WRITTEN TASK:
Write the records out exactly as shown. No pictures.

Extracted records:

_ _ _ _ _ _ _

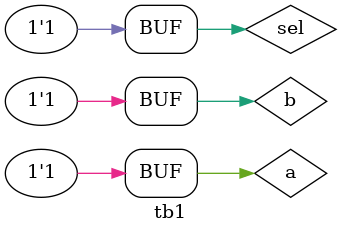
<source format=v>
`timescale 1ns / 1ps
module tb1;
//---------------------------------------------------------
 // inputs to the DUT are reg type
 reg a,b,sel;
 
 //--------------------------------------------------------
 // outputs from the DUT are wire type
wire out;
 
 
 //---------------------------------------------------------
 // instantiate the Device Under Test (DUT)
behav dut(.a(a),.b(b),.sel(sel),.out(out  )  );
initial
 begin
 a=0;
 b=0;
 sel=0;
 #20
 a=0;
 b=1;
  sel=1;
 #20
 a=1;
 b=0;
  sel=0;
 #20
 a=1;
 b=1;
  sel=1;
 #20 
 ;
end
endmodule

</source>
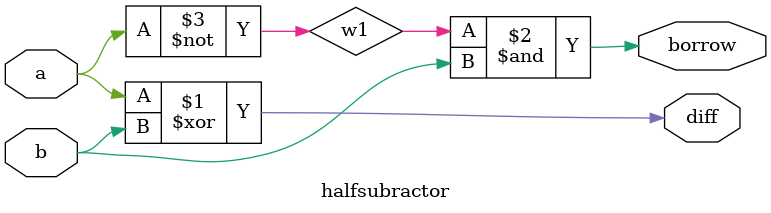
<source format=v>
module halfsubractor(a,b,diff,borrow);
input a,b;
output diff,borrow;
wire w1;
xor g1(diff,a,b);
not g2(w1,a);
and g3(borrow,w1,b);
endmodule

</source>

_ _ _ _ _ _ _

SOLUTION:
<source format=v>
`timescale 1ns / 1ps
module tb1;
//---------------------------------------------------------
 // inputs to the DUT are reg type
 reg a,b,sel;
 
 //--------------------------------------------------------
 // outputs from the DUT are wire type
wire out;
 
 
 //---------------------------------------------------------
 // instantiate the Device Under Test (DUT)
behav dut(.a(a),.b(b),.sel(sel),.out(out  )  );
initial
 begin
 a=0;
 b=0;
 sel=0;
 #20
 a=0;
 b=1;
  sel=1;
 #20
 a=1;
 b=0;
  sel=0;
 #20
 a=1;
 b=1;
  sel=1;
 #20 
 ;
end
endmodule

</source>
<source format=v>
module halfsubractor(a,b,diff,borrow);
input a,b;
output diff,borrow;
wire w1;
xor g1(diff,a,b);
not g2(w1,a);
and g3(borrow,w1,b);
endmodule

</source>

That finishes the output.